Mounted at /content/drive


**Structure of Positional Inverted Index:**

    {
      token_1: [
          {
            'document_id' : x, 'position' : [position_1, position_2, position_3]
          },
          {
            'document_id' : y, 'position' : [position_4, position_5, position_6]
          },
          {
            'document_id' : z, 'position' : [position_7, position_8, position_9]
          }
      ],
      "caesar": [
          {
            'document_id' : 51, 'position' : [0, 7, 20]
          },
          {
            'document_id' : 79, 'position' : [67, 81]
          },
          {
            'document_id' : 103, 'position' : [4, 12, 51]
          }
      ], ...
    }

**Function to build a Positional Inverted Index**

In [24]:
import os

def positional_inverted_index_builder(dataset_directory):

  positional_inverted_index = {}

  list_of_files = os.listdir(dataset_directory)

  for filename in list_of_files:
    if filename.endswith(".txt"):
      # reading each .txt file present in the directory
      file_path = os.path.join(dataset_directory, filename)
      with open(file_path, 'r') as file:
        content = file.read()
        tokens = content.split()

        for position, token in enumerate(tokens):
          if token not in positional_inverted_index:
            positional_inverted_index[token] = [{'document_id': filename, 'positions': [position]}]
          else:
            # Check if the document entry already exists for this token
            doc_entry_found = False
            for entry in positional_inverted_index[token]:
              if entry['document_id'] == filename:
                entry['positions'].append(position)
                doc_entry_found = True
                break
            # If the document entry was not found, add a new entry
            if not doc_entry_found:
              positional_inverted_index[token].append({'document_id': filename, 'positions': [position]})

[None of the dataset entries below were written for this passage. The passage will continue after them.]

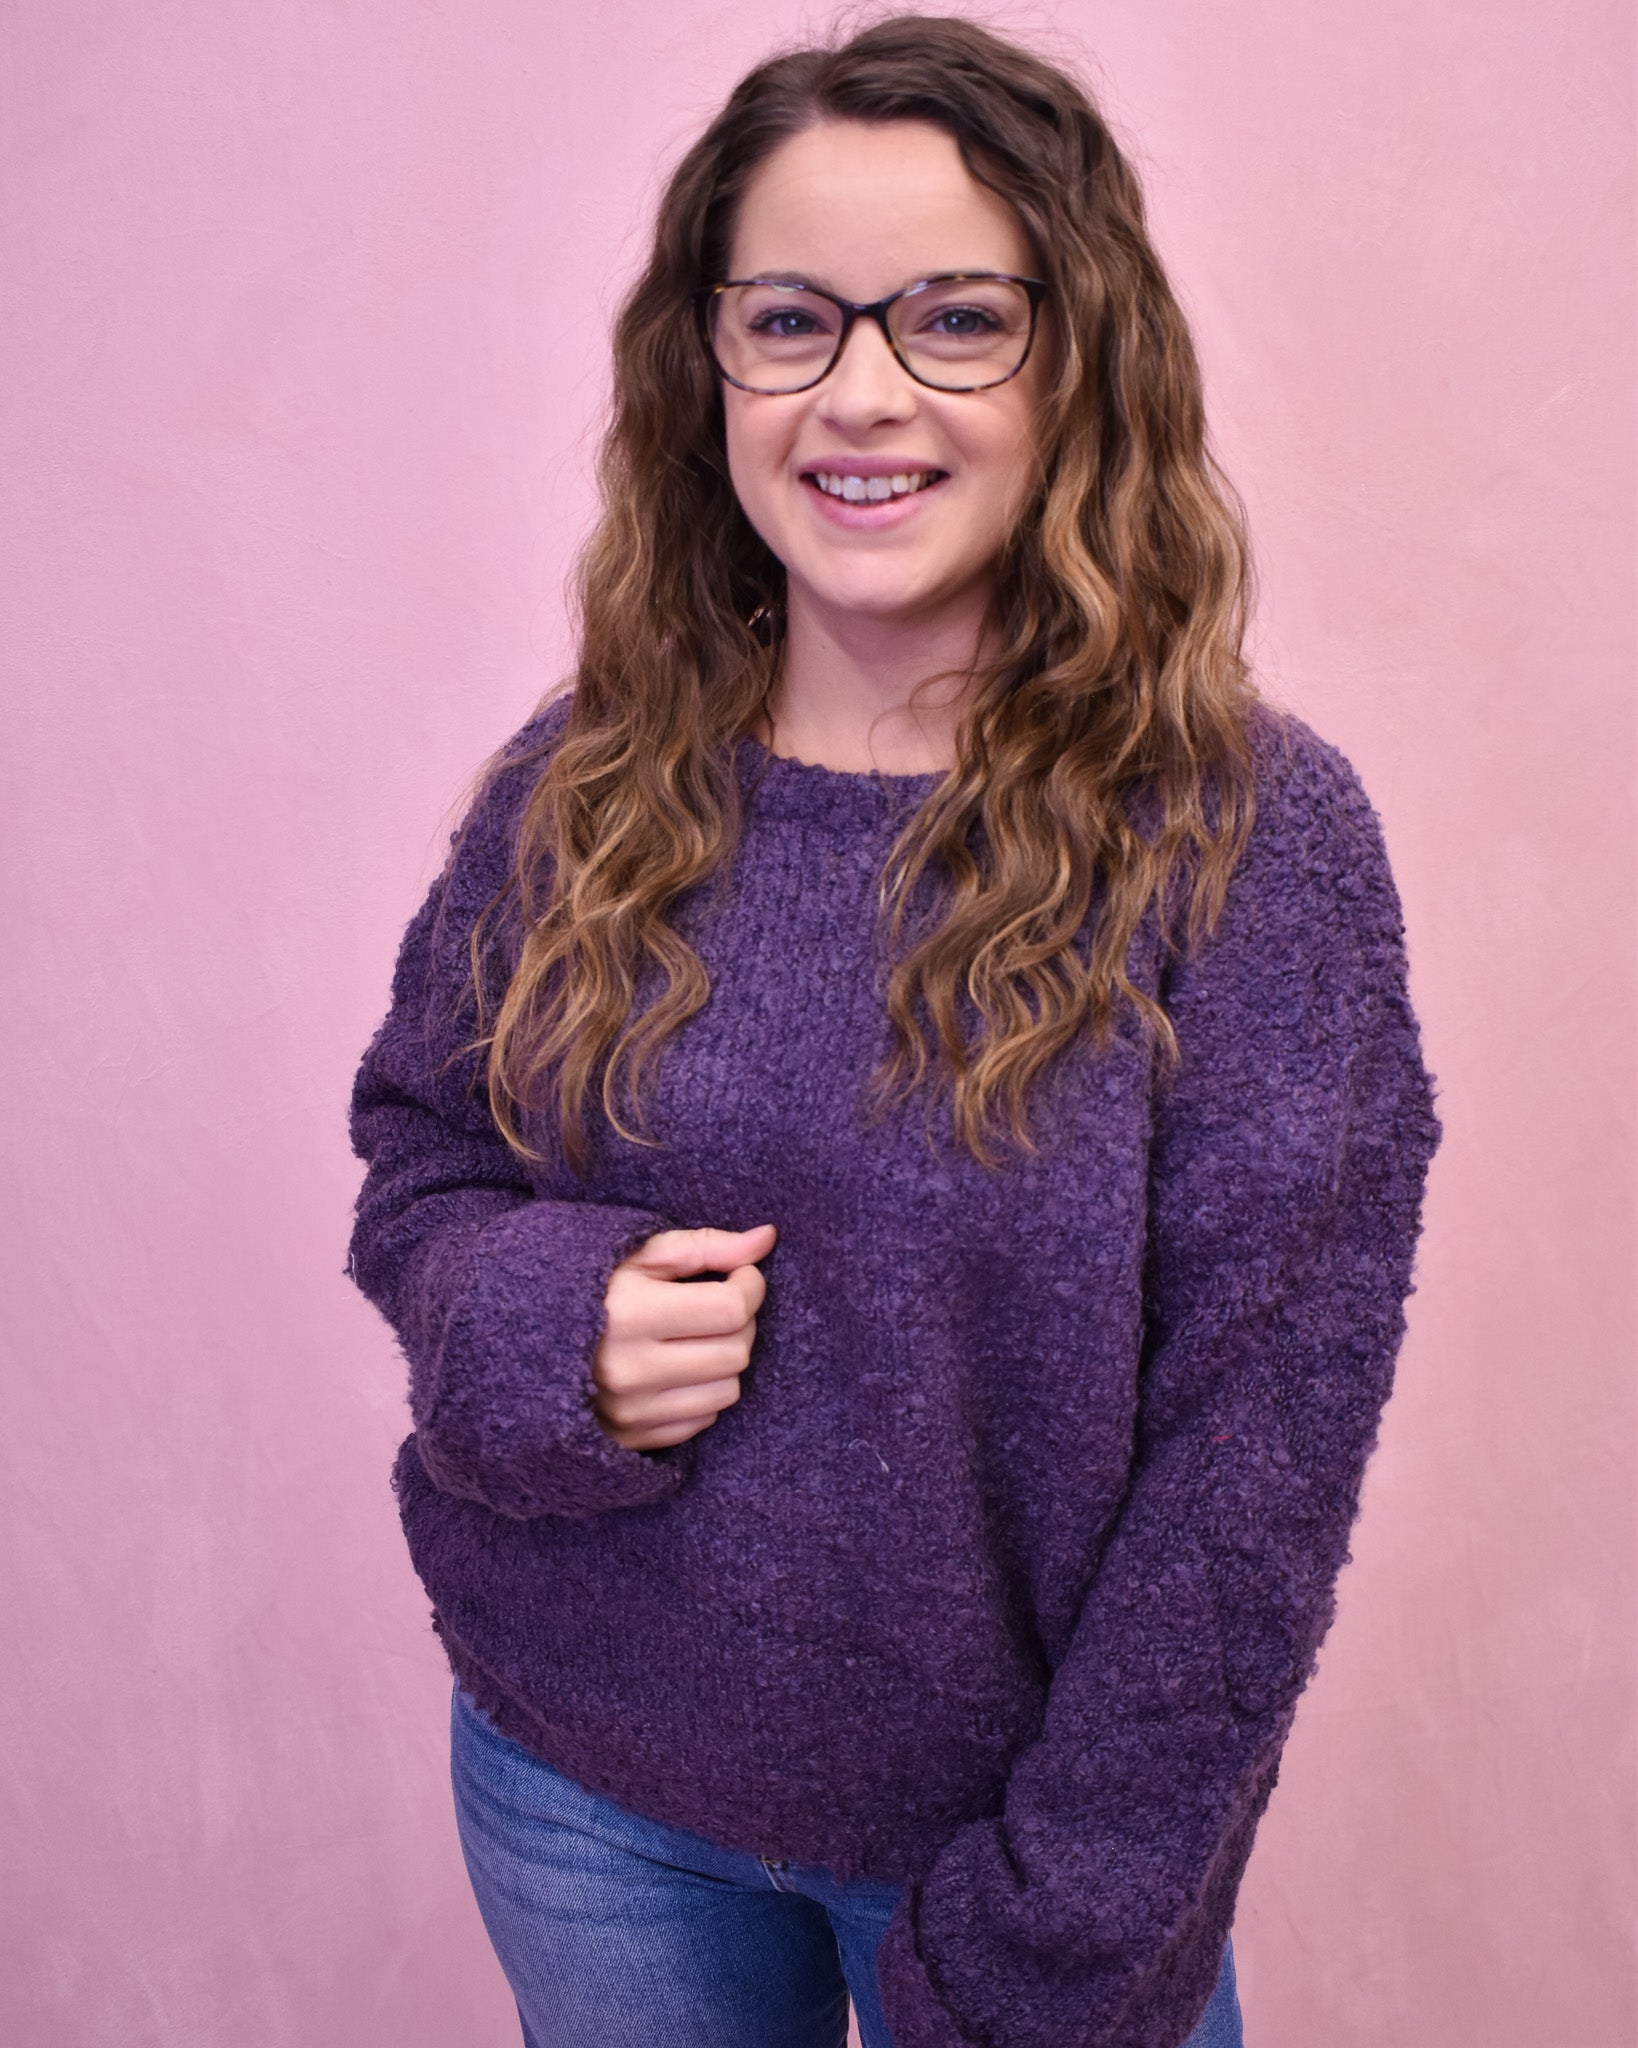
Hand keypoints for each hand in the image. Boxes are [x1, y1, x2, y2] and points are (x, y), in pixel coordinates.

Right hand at [592, 1224, 777, 1450]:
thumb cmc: (589, 1287)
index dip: (750, 1285)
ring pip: (727, 1392)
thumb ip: (706, 1245)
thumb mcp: (639, 1253)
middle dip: (741, 1322)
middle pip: (735, 1352)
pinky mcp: (632, 1440)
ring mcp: (631, 1412)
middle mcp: (631, 1371)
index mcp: (631, 1315)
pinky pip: (703, 1421)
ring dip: (725, 1360)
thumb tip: (767, 1237)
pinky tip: (679, 1367)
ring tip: (698, 1336)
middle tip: (721, 1303)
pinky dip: (703, 1392)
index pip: (731, 1308)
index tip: (741, 1274)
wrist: (524, 1341)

  return positional_inverted_index

**Invoking the positional_inverted_index_builder function to build the positional inverted index**

In [30]:
# fetching the preprocessed data files
dataset_directory = "/content/drive/MyDrive/Information Retrieval/preprocessed_data"

# positional-inverted_index_builder function called
positional_inverted_index = positional_inverted_index_builder(dataset_directory)

directory_path = "/content/drive/MyDrive/Information Retrieval"
text_file_name = "positional_inverted_index.txt"

# writing the positional inverted index to a text file

with open(os.path.join(directory_path, text_file_name), 'w') as file:
    for term in positional_inverted_index:
        file.write(f"{term} : \n")
        for entry in positional_inverted_index[term]:
          file.write(f"\tDocument ID :  {entry['document_id']}")
          file.write(f"\tPositions : {entry['positions']}\n")
        file.write("\n")

print("Positional Inverted index created")

Positional Inverted index created